**Tasks**
A) Transcribe word for word the portion of the Fedora Workstation message that starts at "Matthew Miller mattdm" and ends at "our time on.".
B) Write out each full sentence that the Fedora Workstation message quotes from Bastien Nocera's earlier email.

**Supplied text**
#####

The vision for the Fedora Workstation

Matthew Miller mattdm at fedoraproject.org
Tue Feb 11 14:20:27 UTC 2014


On Tue, Feb 11, 2014 at 08:26:18AM -0500, Bastien Nocera wrote:
> We fix bugs upstream so they're not in Fedora, and we fix bugs in Fedora
> so that they're not in RHEL. So the least amount of time we spend on
> RHEL bugs means that the community/upstream versions are of better quality.
> 
> The RHEL bugs obviously do take precedence, but that doesn't mean it
> is what we spend most of our time on.

Which is good overall -- I'm glad Red Hat pays people to work on upstreams.

It raises a question about this particular resourcing side of the argument,
though. Given that upstream and RHEL take some of the focus, the number of
total full-time-equivalents working on Gnome in Fedora is smaller
than the total number of people employed. It's still a significant number,
but given that there are multiple desktops with vibrant upstreams, it's not
really fair to count in any other way. The downstream work is the same way:
that will happen regardless of what Fedora does. So, counted that way, I
don't think it's really an overwhelming case.

#####

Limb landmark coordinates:
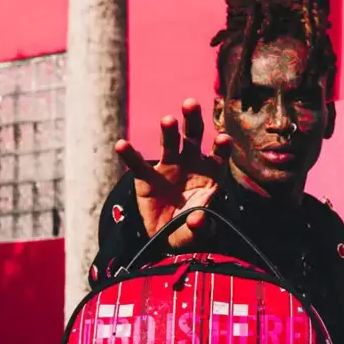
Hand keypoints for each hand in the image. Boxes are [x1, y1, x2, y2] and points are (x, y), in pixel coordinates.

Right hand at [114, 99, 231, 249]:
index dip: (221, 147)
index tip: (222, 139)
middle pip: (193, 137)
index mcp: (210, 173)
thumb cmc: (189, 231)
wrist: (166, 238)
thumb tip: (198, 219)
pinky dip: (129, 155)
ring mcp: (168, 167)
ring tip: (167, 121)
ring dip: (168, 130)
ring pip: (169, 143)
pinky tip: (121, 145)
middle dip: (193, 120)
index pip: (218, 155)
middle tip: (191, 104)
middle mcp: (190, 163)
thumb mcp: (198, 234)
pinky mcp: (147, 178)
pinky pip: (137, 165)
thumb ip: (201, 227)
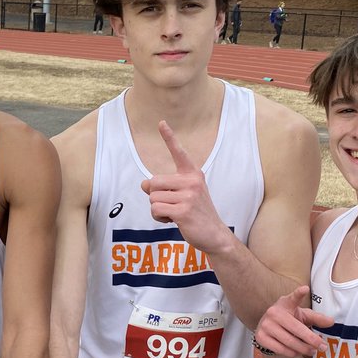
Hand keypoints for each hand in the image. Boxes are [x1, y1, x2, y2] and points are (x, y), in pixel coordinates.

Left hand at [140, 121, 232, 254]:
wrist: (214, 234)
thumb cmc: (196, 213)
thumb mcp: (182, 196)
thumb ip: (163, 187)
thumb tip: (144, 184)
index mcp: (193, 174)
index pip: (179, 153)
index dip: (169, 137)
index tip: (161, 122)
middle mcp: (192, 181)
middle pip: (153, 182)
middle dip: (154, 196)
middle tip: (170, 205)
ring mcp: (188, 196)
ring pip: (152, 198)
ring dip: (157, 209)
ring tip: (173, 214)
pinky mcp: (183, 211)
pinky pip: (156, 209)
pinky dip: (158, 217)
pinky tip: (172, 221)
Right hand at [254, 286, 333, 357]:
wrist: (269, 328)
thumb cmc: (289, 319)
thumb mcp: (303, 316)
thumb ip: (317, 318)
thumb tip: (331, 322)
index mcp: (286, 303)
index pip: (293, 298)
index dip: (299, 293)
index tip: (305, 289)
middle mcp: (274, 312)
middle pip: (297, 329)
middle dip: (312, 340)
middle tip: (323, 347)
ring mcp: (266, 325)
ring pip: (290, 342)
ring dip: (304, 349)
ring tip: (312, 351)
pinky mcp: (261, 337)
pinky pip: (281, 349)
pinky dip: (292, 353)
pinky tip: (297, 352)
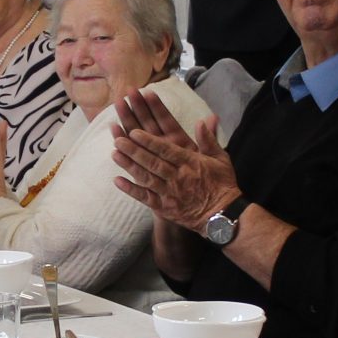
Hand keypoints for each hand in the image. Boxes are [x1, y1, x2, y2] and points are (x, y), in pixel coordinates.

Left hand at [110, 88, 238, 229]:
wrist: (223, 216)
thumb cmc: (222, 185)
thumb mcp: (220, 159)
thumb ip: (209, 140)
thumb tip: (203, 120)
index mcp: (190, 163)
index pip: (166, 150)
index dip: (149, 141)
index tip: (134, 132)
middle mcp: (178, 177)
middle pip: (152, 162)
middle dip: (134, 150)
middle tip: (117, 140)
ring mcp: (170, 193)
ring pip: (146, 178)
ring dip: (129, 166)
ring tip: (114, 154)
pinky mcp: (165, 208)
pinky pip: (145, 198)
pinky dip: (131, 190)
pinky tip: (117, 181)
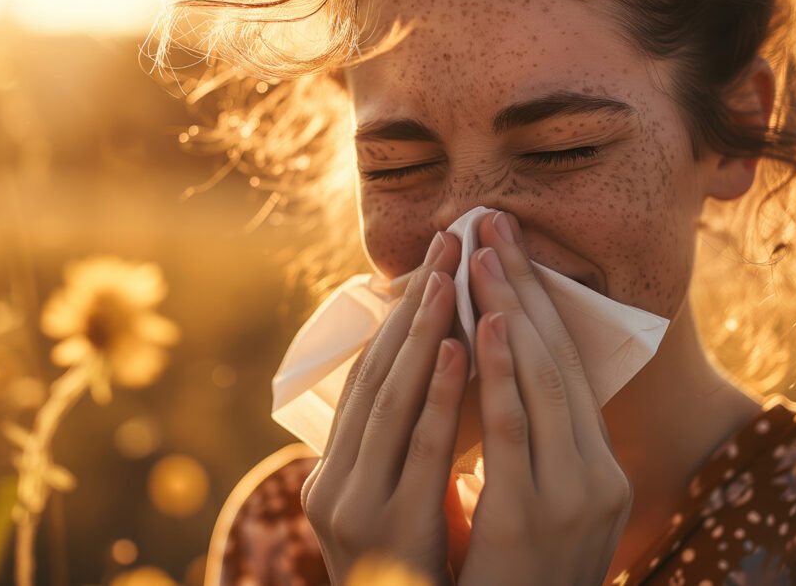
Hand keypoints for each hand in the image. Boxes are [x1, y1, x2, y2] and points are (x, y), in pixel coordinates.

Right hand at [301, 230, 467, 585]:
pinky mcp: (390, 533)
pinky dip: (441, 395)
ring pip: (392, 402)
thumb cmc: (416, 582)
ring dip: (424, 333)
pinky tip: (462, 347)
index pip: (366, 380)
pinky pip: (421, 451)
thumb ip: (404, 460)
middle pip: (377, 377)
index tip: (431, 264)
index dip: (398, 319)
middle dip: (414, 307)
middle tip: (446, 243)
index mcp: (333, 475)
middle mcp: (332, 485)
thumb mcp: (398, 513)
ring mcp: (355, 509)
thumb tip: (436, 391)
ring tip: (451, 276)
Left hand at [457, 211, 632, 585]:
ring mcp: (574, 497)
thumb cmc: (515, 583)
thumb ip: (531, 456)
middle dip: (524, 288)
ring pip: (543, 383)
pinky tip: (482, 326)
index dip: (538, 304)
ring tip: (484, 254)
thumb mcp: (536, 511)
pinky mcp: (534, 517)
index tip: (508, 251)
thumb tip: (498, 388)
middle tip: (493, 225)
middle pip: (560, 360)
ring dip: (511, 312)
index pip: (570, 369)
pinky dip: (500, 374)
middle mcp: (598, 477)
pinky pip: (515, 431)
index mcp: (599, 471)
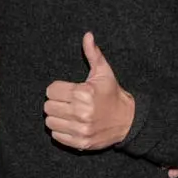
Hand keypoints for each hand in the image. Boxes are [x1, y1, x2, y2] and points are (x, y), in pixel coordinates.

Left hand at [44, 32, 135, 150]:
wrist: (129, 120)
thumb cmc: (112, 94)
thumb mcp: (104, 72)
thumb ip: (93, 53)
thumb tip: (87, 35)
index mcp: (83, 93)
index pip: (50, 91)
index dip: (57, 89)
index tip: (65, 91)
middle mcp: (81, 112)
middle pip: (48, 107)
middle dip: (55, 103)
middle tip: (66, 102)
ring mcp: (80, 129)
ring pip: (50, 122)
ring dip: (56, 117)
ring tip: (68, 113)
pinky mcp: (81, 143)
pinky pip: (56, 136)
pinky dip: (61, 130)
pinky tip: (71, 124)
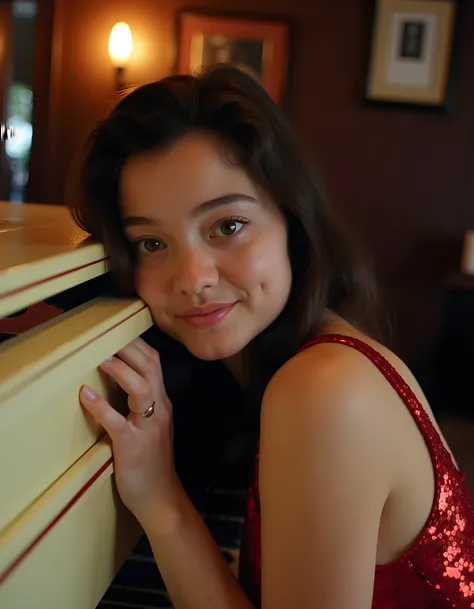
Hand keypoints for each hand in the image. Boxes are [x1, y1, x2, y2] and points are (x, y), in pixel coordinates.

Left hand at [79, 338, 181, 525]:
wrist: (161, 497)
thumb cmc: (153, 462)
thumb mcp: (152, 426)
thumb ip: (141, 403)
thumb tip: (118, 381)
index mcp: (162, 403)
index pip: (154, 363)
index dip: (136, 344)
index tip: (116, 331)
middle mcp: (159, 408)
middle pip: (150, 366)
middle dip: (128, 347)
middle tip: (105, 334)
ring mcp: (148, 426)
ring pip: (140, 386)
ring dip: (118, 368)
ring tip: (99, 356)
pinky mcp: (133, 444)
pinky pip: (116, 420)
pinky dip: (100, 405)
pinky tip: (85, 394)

#####

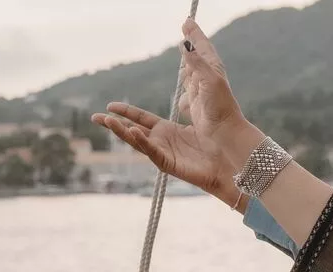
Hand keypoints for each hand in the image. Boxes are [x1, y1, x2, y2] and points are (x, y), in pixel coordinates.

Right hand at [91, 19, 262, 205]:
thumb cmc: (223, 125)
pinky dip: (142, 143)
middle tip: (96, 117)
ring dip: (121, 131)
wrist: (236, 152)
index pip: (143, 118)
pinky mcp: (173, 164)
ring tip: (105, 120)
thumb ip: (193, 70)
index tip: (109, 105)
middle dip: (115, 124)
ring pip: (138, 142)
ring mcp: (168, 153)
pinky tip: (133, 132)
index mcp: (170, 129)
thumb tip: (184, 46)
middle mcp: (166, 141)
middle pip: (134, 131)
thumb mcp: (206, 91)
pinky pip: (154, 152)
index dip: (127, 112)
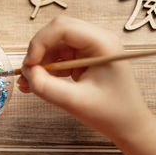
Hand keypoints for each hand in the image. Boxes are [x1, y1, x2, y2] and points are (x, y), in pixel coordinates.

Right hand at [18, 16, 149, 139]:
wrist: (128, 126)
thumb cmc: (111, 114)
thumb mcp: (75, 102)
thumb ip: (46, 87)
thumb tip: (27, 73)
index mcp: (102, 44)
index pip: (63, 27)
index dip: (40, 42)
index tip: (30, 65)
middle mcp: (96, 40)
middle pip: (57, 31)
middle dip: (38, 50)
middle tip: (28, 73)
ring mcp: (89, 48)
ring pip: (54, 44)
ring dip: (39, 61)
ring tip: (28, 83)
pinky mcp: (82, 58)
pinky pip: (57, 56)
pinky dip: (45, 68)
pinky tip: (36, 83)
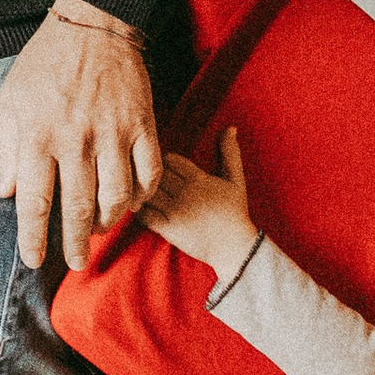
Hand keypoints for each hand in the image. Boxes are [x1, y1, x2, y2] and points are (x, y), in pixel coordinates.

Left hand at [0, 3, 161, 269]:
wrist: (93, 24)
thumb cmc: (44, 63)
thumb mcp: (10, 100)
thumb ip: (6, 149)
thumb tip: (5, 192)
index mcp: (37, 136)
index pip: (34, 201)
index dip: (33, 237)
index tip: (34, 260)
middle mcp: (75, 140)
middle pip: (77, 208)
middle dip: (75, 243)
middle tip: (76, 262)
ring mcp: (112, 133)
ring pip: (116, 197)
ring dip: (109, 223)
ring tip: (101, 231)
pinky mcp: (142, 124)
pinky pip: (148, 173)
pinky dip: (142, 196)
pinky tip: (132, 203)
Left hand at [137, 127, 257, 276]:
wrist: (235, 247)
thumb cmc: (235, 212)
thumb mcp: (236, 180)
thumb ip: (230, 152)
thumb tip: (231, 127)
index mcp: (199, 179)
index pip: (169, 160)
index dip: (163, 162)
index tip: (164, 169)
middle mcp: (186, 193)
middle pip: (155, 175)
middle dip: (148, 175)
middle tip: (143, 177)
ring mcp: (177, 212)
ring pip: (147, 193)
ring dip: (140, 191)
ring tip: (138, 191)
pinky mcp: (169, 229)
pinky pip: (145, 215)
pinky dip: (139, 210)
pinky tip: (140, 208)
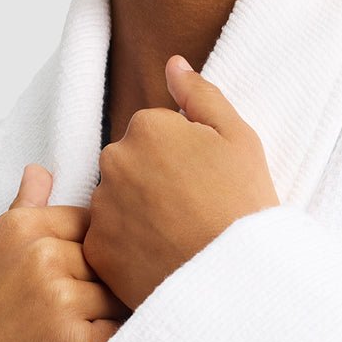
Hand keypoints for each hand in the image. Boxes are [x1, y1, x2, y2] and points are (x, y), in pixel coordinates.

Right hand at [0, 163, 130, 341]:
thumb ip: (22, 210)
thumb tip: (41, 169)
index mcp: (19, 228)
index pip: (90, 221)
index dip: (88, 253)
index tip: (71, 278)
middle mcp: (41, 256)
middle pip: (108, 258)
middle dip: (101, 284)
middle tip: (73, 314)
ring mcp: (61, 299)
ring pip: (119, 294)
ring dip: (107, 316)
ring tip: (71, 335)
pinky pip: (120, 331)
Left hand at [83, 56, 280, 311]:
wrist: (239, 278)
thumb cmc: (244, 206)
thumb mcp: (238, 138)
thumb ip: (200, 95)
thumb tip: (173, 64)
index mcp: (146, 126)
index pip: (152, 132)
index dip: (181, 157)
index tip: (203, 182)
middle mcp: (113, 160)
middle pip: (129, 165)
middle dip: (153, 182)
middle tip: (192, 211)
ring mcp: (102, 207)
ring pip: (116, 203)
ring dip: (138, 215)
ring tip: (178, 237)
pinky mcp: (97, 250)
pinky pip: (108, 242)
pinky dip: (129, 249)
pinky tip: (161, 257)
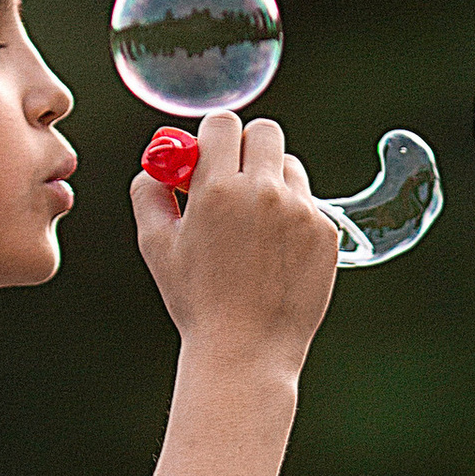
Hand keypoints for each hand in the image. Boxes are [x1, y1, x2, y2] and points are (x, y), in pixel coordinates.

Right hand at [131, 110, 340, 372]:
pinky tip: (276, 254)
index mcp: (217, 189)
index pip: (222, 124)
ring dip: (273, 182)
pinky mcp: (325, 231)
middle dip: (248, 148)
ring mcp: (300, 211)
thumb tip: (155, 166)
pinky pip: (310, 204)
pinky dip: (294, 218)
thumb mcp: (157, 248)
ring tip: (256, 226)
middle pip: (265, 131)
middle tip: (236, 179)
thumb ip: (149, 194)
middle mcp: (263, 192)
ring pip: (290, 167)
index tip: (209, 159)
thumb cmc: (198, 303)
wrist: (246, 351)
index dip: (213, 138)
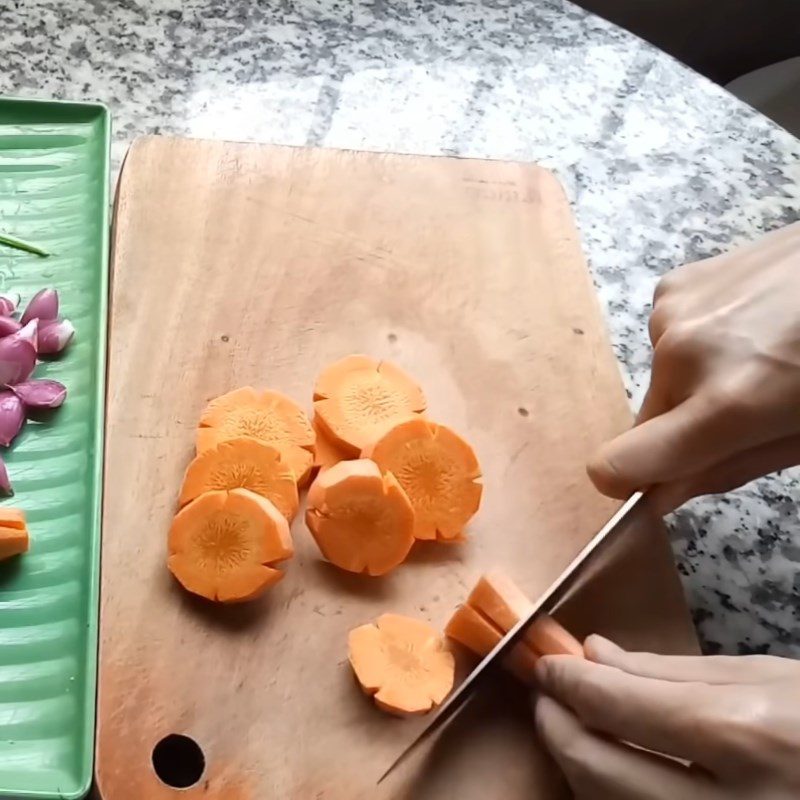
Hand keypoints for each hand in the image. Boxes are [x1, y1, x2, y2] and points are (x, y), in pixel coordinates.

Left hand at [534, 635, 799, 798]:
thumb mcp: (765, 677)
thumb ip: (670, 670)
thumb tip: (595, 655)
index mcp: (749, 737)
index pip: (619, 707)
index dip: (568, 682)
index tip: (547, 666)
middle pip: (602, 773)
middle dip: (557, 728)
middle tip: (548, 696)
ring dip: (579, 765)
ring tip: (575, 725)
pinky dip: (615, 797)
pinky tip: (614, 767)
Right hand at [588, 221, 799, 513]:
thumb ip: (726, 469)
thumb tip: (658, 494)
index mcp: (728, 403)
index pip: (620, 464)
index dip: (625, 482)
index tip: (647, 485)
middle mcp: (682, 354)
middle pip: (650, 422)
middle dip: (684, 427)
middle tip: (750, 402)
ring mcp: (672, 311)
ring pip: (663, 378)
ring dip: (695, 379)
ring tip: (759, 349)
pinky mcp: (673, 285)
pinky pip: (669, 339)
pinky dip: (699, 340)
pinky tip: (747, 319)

#####

**Task responses**
A)
Matthew Miller mattdm at fedoraproject.org
Tue Feb 11 14:20:27 UTC 2014


On Tue, Feb 11, 2014 at 08:26:18AM -0500, Bastien Nocera wrote:
> We fix bugs upstream so they're not in Fedora, and we fix bugs in Fedora
> so that they're not in RHEL. So the least amount of time we spend on
> RHEL bugs means that the community/upstream versions are of better quality.
> 
> The RHEL bugs obviously do take precedence, but that doesn't mean it
> is what we spend most of our time on.

B)
We fix bugs upstream so they're not in Fedora, and we fix bugs in Fedora so that they're not in RHEL.
So the least amount of time we spend on RHEL bugs means that the community/upstream versions are of better quality.
The RHEL bugs obviously do take precedence, but that doesn't mean it is what we spend most of our time on.